Notes: Figures show weekly wages recorded in the LFS, AWE and ASHE surveys deflated by CPI, RPI and CPI-H.

Source: ONS

Variations around the mean

The final thing to bear in mind is that averages hide a multitude of divergent experiences. In recent decades, the most obvious variation has been across the pay distribution, with those at the top tending to do much better than those lower down. Those concerned with the experience of ‘typical’ workers have therefore tended to focus on median pay.

As the next chart shows however, the recent pay squeeze has been remarkably evenly felt across the distribution. Between 2008 and 2013, pay fell by 6 per cent (measured using ASHE and CPI), with very little variation by earnings decile.

Real-terms weekly wage growth by earnings decile: 2008-2013

CPI-adjusted

Source: ONS, ASHE

But there have nonetheless been winners and losers in the recent experience. For some – primarily those in the private sector and those who have remained in the same job over the course of the downturn – real wages have either fallen by less than average or have been rising year-on-year. The government has shown, for example, that the wages of people holding the same full-time job for at least a year grew faster than inflation in five of the last six years.
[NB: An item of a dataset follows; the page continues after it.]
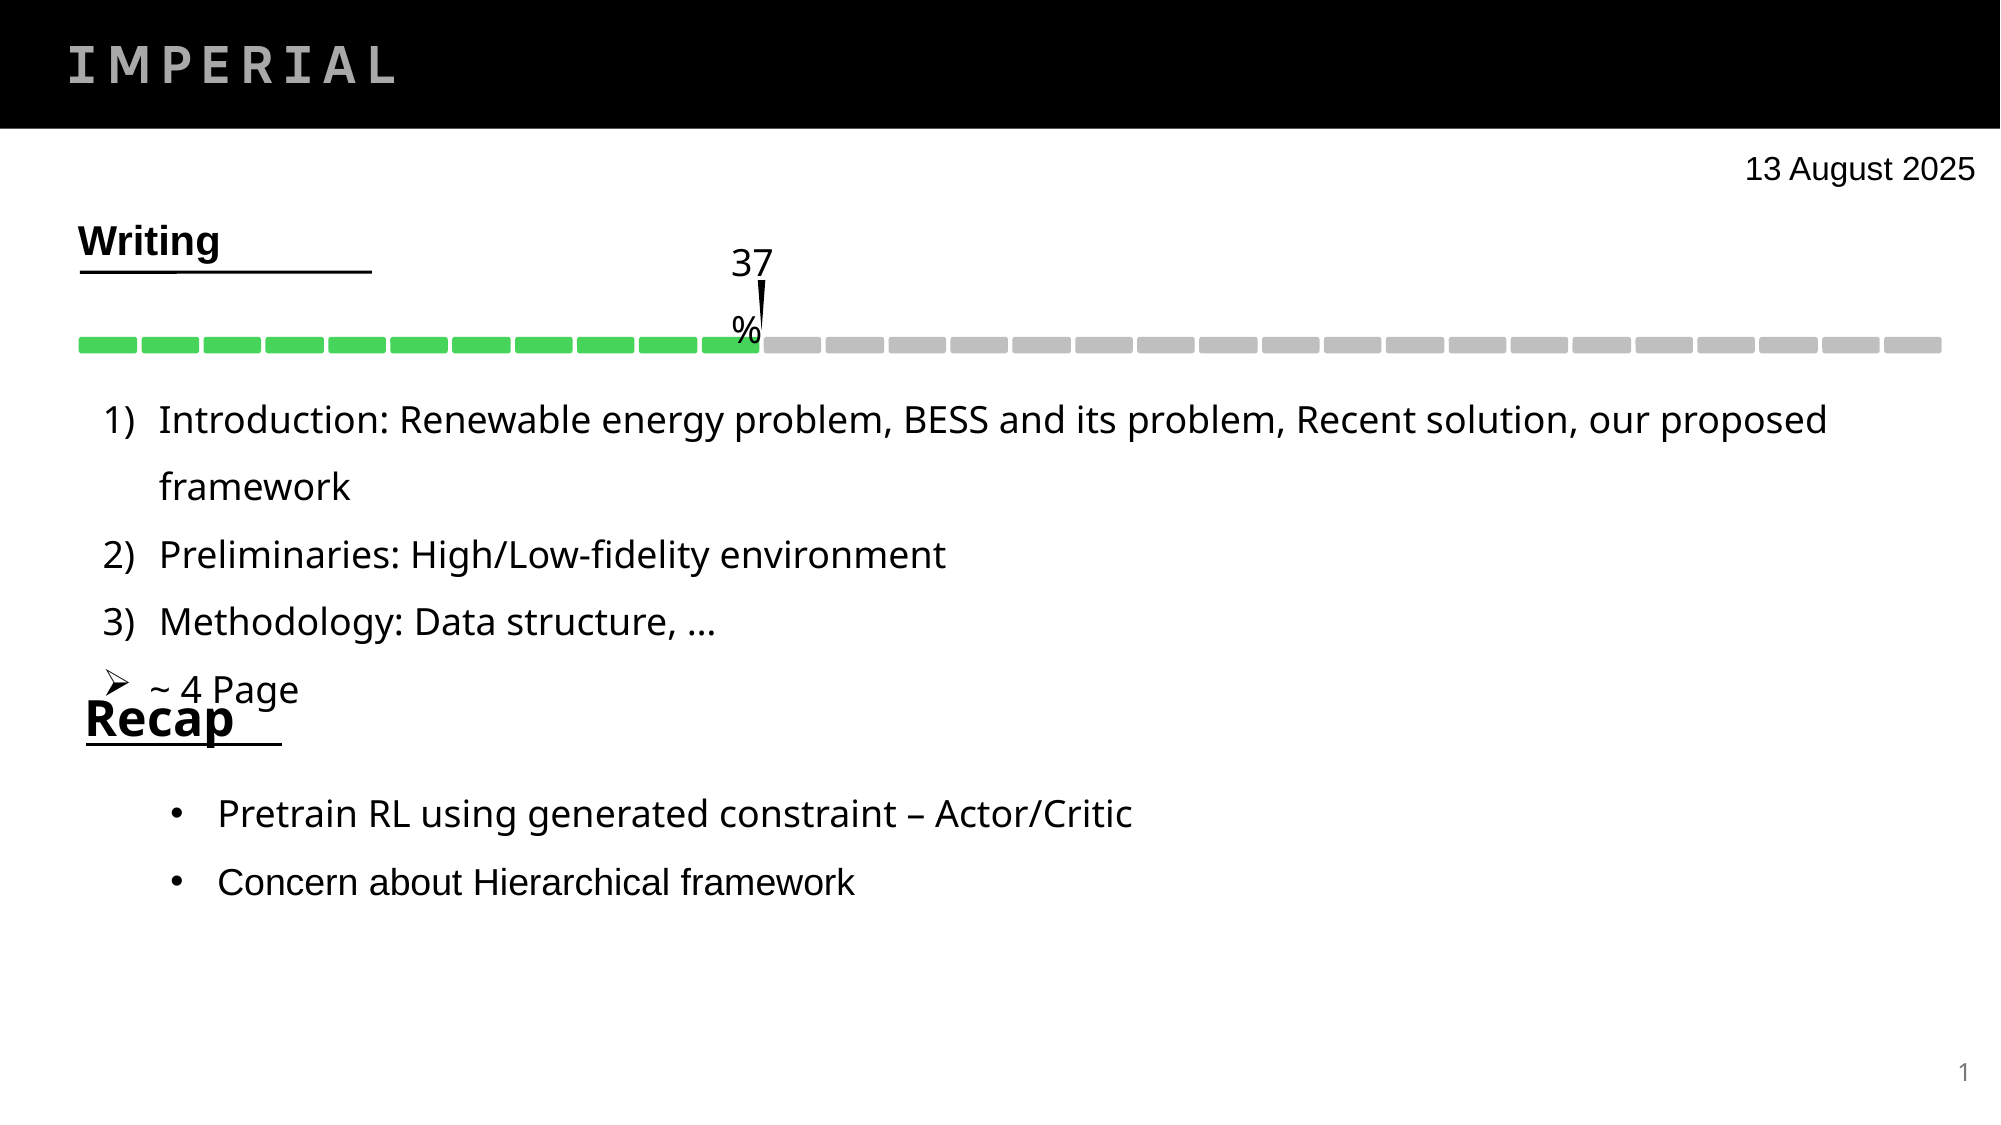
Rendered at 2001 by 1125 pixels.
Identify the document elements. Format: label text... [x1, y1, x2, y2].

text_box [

For others – those in the public sector, those affected by a period of unemployment and new entrants to the workforce – the situation has been far starker than the mean or indeed median would suggest. As the chart below shows, differences across age groups have been particularly marked.

Real-terms weekly wage growth by worker characteristic: 2008-2013

CPI-adjusted

Source: ONS, ASHE

Looking to the next few years, no one knows for sure how the historic gap between mean and median pay will pan out during economic recovery, but few would be surprised if it resumes. By way of illustration, consider the chart below. It converts the OBR’s latest projections for nominal mean wages into median, on the assumption that the ratio of growth between the mean and median reverts to the one which held over the period 1997-2007. It further adjusts these figures to produce real-terms projections on the basis of the OBR’s official figures for CPI and RPI inflation and for a constructed version of RPI-J (this assumes – imperfectly, but defensibly – that past relationships hold: holding constant the ratio between annual growth in the RPI and RPI-J in the years ahead, reflecting the relative stability of this ratio over the course of the history of the RPI-J).

Source: ONS, OBR and Resolution Foundation modelling

It shows average CPI-deflated wages growing steadily by 6 per cent between 2014 and 2018, fully restoring their pre-crisis peak. It also shows median RPI-deflated pay continuing to fall to the end of the forecasting horizon, ending the period some 12 per cent below peak. In between, any number of alternative positions can be supported.

Given the unprecedented nature of the squeeze of the last six years, any improvement in real-terms pay – on any measure – is a genuine cause for celebration. But deciphering exactly what this means for wages, never mind the wider issue of living standards, requires careful interpretation.